- **Exercise goal**: Each entry below should be given again exactly; the pictures stay out.

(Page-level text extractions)
+ + + + + + +

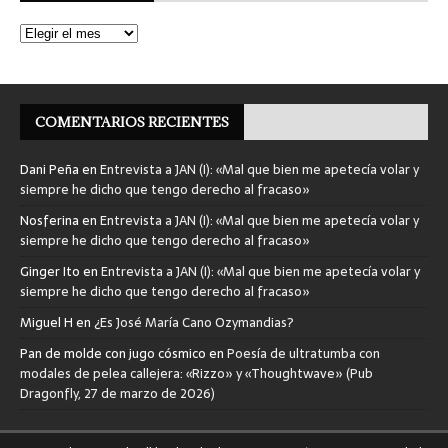
COMENTARIOS RECIENTES
Dani Peña
en
Entrevista a JAN (I): «Mal que bien me apetecía volar y
siempre he dicho que tengo derecho al fracaso»
Nosferina
en
Entrevista a JAN (I): «Mal que bien me apetecía volar y
siempre he dicho que tengo derecho al fracaso»
Ginger Ito
en
Entrevista a JAN (I): «Mal que bien me apetecía volar y
siempre he dicho que tengo derecho al fracaso»
Miguel H
en
¿Es José María Cano Ozymandias?
Pan de molde con jugo cósmico
en
Poesía de ultratumba con
modales de pelea callejera: «Rizzo» y «Thoughtwave» (Pub
Dragonfly, 27 de marzo de 2026)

+ + + + + + +

- **Written response**:
COMENTARIOS RECIENTES
Dani Peña
en
Entrevista a JAN (I): «Mal que bien me apetecía volar y
siempre he dicho que tengo derecho al fracaso»
Nosferina
en
Entrevista a JAN (I): «Mal que bien me apetecía volar y
siempre he dicho que tengo derecho al fracaso»
Ginger Ito
en
Entrevista a JAN (I): «Mal que bien me apetecía volar y
siempre he dicho que tengo derecho al fracaso»
Miguel H
en
¿Es José María Cano Ozymandias?
Pan de molde con jugo cósmico
en
Poesía de ultratumba con
modales de pelea callejera: «Rizzo» y «Thoughtwave» (Pub
Dragonfly, 27 de marzo de 2026)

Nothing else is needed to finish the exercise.